Other known lattice doping techniques such as molten slurry addition and wet chemical processing (sol-gel, co-precipitation) may be used to add the selected dopant to the YSZ material to be sprayed.
This invention involves alloys of compounds that form low melting eutectic phases. This is quite different from a physical mixture of two powders, i.e. a low-melting and high-melting powder. In the latter case only the low melting powder melts and forms a molten pool that binds the high-melting powders. In the present invention, there is only one powder type that has a specific composition as described; either a pre-alloyed material or a coated powder that alloys during the deposition process. The lowered melting temperature is due to a phase composition based on the formation of eutectics between the TBC material and a second ceramic.
The amount of melting point dopant added to the material to be sprayed may be selected to achieve a desired reduction in the incipient melting temperature and to minimize the residual effects of the dopant in the deposited coating. In one embodiment, the melting point of 8YSZ is depressed by about 700° C. (from a typical value of about 2,700° C.) in order to provide a sufficient amount of melting in a typical flame spray process to achieve desired coating properties using known flame spray processes and equipment. In one embodiment, a ceramic powder feedstock such as YSZ may be doped with one or more melting point depressants to a concentration in the range of 10-50 mol % in order to achieve a satisfactory reduction in overall melting characteristics of the powder. Other known thermal barrier coatings may be applied using appropriate dopant materials to form eutectics having melting temperatures that are sufficiently low to facilitate oxy-fuel flame spray deposition. In one such embodiment, mullite is doped with titania (TiO₂). Dopants such as sodium, silicon and phosphorous and compounds containing these elements may be used but may not be preferred in some embodiments due to other adverse properties exhibited by the deposited coating material as a result of the presence of these materials. When such materials are used, a diffusion heat treatment process may be performed on the deposited doped ceramic material in order to diffuse the melting point depressant.
It may be possible to perform in-frame repair of a coated component, such as a hot combustion gas portion of a gas turbine engine, without complete disassembly of the component by spraying YSZ material doped with a melting point depressant using a hand-held oxy-acetylene flame spray gun.

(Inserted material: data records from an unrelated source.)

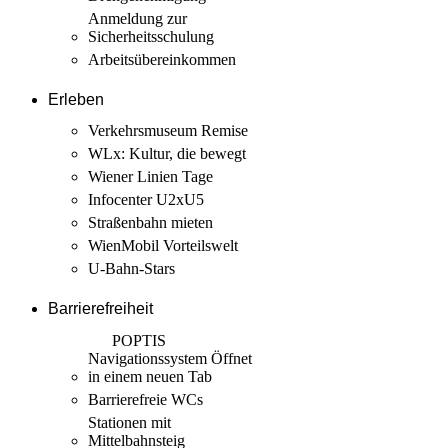
Anmeldung zur
Sicherheits­schulung
Arbeits­übereinkommen
Erleben
Verkehrsmuseum Remise
WLx: Kultur, die bewegt
Wiener Linien Tage
Infocenter U2xU5
Straßenbahn mieten
WienMobil Vorteilswelt
U-Bahn-Stars
Barrierefreiheit
POPTIS
Navigationssystem
Öffnet
in einem neuen Tab
Barrierefreie WCs
Stationen mit
Mittelbahnsteig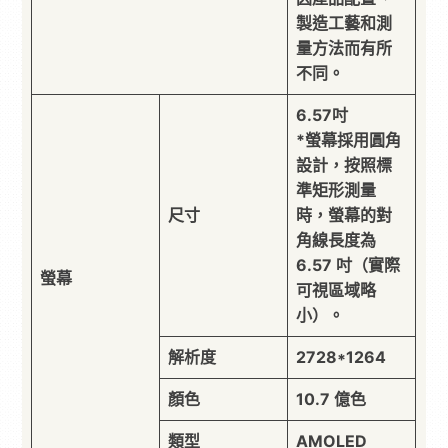
製造工藝和測
量方法而有所
不同。
6.57吋
*螢幕採用圓角
設計，按照標
準矩形測量
尺寸
時，螢幕的對
角線長度為
6.57 吋（實際
螢幕
可視區域略
小）。
解析度
2728*1264
顏色
10.7 億色
類型
AMOLED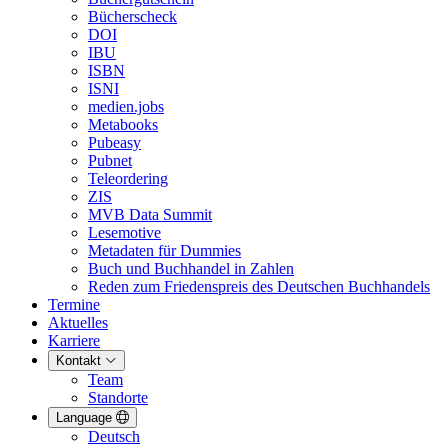
Bücherscheck
DOI
IBU
ISBN
ISNI
medien.jobs
Metabooks
Pubeasy
Pubnet
Teleordering
ZIS
MVB Data Summit
Lesemotive
Metadaten für Dummies
Buch und Buchhandel in Zahlen
Reden zum Friedenspreis des Deutschen Buchhandels
Termine
Aktuelles
Karriere
Kontakt
Team
Standorte
Language
Deutsch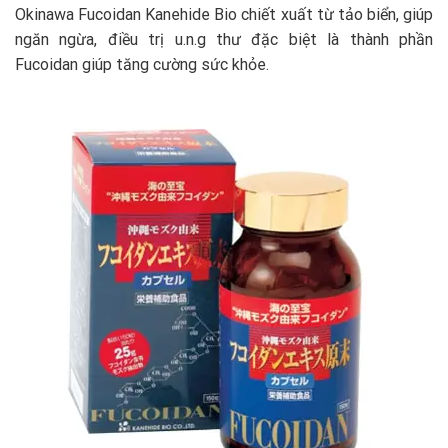
Okinawa Fucoidan Kanehide Bio chiết xuất từ tảo biển, giúp
ngăn ngừa, điều trị u.n.g thư đặc biệt là thành phần
Fucoidan giúp tăng cường sức khỏe.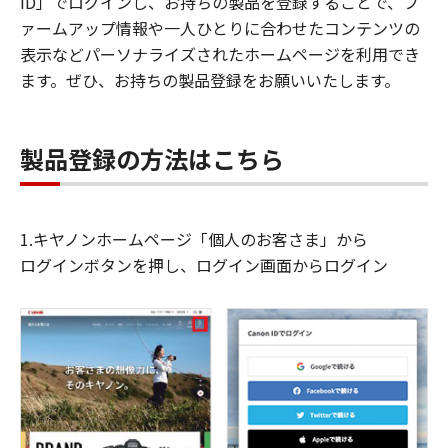
ID」でログインし、お持ちの製品を登録することで、フ
ァームアップ情報や一人ひとりに合わせたコンテンツの
表示などパーソナライズされたホームページを利用でき
ます。ぜひ、お持ちの製品登録をお願いいたします。
製品登録の方法はこちら
1.キヤノンホームページ「個人のお客さま」から
ログインボタンを押し、ログイン画面からログイン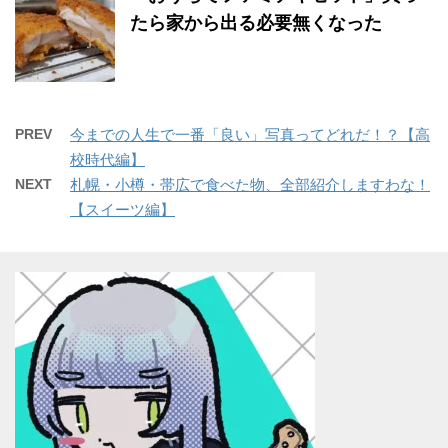
たら家から出る必要無くなった
PREV
今までの人生で一番「良い」写真ってどれだ！？【高
校時代編】
NEXT
札幌・小樽・帯広で食べた物、全部紹介しますわな！
【スイーツ編】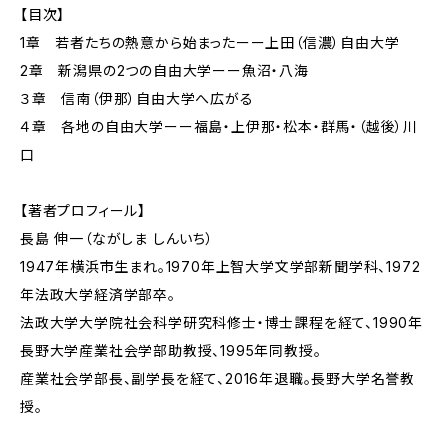
【目次】
1章 若者たちの熱意から始まったーー上田（信濃）自由大学
2章 新潟県の2つの自由大学ーー魚沼・八海
３章 信南（伊那）自由大学へ広がる
４章 各地の自由大学ーー福島・上伊那・松本・群馬・（越後）川
口
【著者プロフィール】
長島 伸一（ながしま しんいち）
1947年横浜市生まれ。1970年上智大学文学部新聞学科、1972
年法政大学経済学部卒。
法政大学大学院社会科学研究科修士・博士課程を経て、1990年
長野大学産業社会学部助教授、1995年同教授。
産業社会学部長、副学長を経て、2016年退職。長野大学名誉教
授。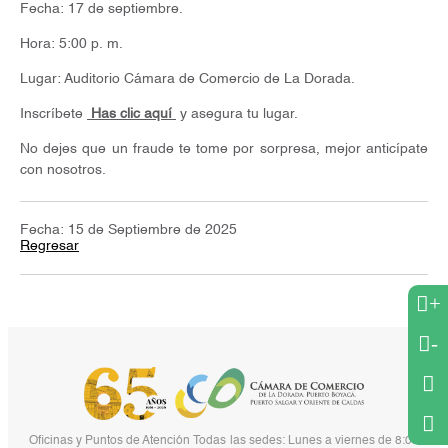
Fecha: 17 de septiembre.
Hora: 5:00 p. m.
Lugar: Auditorio Cámara de Comercio de La Dorada.
Inscríbete
Has clic aquí
y asegura tu lugar.
No dejes que un fraude te tome por sorpresa, mejor anticípate
con nosotros.
Fecha: 15 de Septiembre de 2025
Regresar
+
-
Oficinas y Puntos de Atención Todas las sedes: Lunes a viernes de 8:00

The FIGURE illustrates a low velocity flame spray system 10 being used to spray a doped YSZ powder 12. The powder may be alloyed with the dopant or the dopant may be applied in elemental form as a coating over the TBC material particles. The powder 12 is accelerated through a spray gun 14 wherein it is heated by the combustion of an oxy-fuel gas 16 such as oxy-acetylene to form a spray 26 containing a eutectic phase exhibiting a melting temperature sufficiently low such that the eutectic phase material is melted during the spraying process. Normal particle sizes may be selected to ensure the proper operation of the LVOF system 10, such as in the range from −120+325 mesh, from −140+325 mesh, or from −150+325 mesh for example. The eutectic phase is either present in the powder 12 or it is formed when the powder is heated by the oxidation of a metallic coating on a ceramic powder.
The FIGURE illustrates a damaged region 18 of an existing coating 20 on a component 22 being repaired by the deposition of a layer of a repair coating material 24 with the component 22 in place in its operating position within a machine of which it forms a part. Access is provided to the damaged region 18 without removing the component 22 from the machine. The damaged region may be cleaned prior to the coating operation with any known cleaning process, such as by grit blasting or chemical cleaning. The repair coating 24 may be applied onto a surface such as the substrate 22, a bond coat layer (not shown) covering the substrate 22, and/or over a portion of the existing coating 20. Repair coating 24 may be applied to any desired thickness, such as in the range of 8-35 mils, for example. The spray 26 is directed onto the surface where the eutectic phase solidifies to form a layer 24 of thermal barrier coating material.
Other types of coatings that are not normally applied with a low velocity flame spray process may be applied when the material to be applied is intentionally doped in order to depress its melting point to a temperature sufficiently low to achieve adequate deposition properties. Other potential applications wherein this concept may be applied include the deposition of abradable ceramic systems such as zirconia or titania.
While the preferred embodiments of the present invention have been shown and described herein, it will be obvious that such embodiments are provided by way of example only. Numerous variations, changes and substitutions will occur to those of skill in the art without departing from the invention herein.

Claims

1. A method of depositing a ceramic thermal barrier coating material, the method comprising:

heating a powdered ceramic material in an oxy-fuel spraying process to produce a spray comprising eutectic phase material exhibiting a melting temperature sufficiently low such that the eutectic phase material is melted during the spraying process; and

directing the spray onto a surface where the eutectic phase solidifies to form a layer of thermal barrier coating material.

2. The method of claim 1, further comprising forming the eutectic phase during the spraying process by oxidizing a metallic coating applied to the powdered ceramic material.

3. The method of claim 1, further comprising forming the powdered ceramic material to comprise yttria stabilized zirconia particles coated with a layer of one of yttrium, hafnium, calcium, aluminum and cerium.

4. The method of claim 1, further comprising forming the powdered ceramic material to contain the eutectic phase material prior to the step of heating.

5. The method of claim 4, further comprising forming the powdered ceramic material to comprise a two-phase alloy of calcium zirconate and zirconium oxide.

6. The method of claim 5, further comprising forming the two-phase alloy to comprise the range of 50-35 mol % of calcium oxide and 50-65 mol% of zirconium oxide.

7. The method of claim 4, further comprising forming the powdered ceramic material to comprise a two-phase alloy of cerium oxide and zirconium oxide.

8. The method of claim 7, further comprising forming the two-phase alloy to comprise the range of 50-10 mol % of cerium oxide and 50-90 mol % of zirconium oxide.

9. The method of claim 4, further comprising forming the powdered ceramic material to comprise a ternary alloy comprising calcium oxide, alumina and zirconium oxide.

10. The method of claim 4, further comprising forming the powdered ceramic material to comprise a ternary alloy comprising cerium oxide, alumina and zirconium oxide.

11. The method of claim 1, further comprising using an oxy-acetylene spraying process to produce a spray comprising yttria stabilized zirconia and a melted eutectic phase.

12. The method of claim 11, further comprising using the oxy-acetylene spraying process to heat particles of yttria stabilized zirconia coated with a metal.

13. The method of claim 12, further comprising using the oxy-acetylene spraying process to heat particles of yttria stabilized zirconia coated with one of yttrium, hafnium, calcium, aluminum and cerium.

14. The method of claim 1 applied to an in-frame component of a gas turbine engine.

15. A product formed by the process of claim 1.

16. A product formed by the process of claim 11.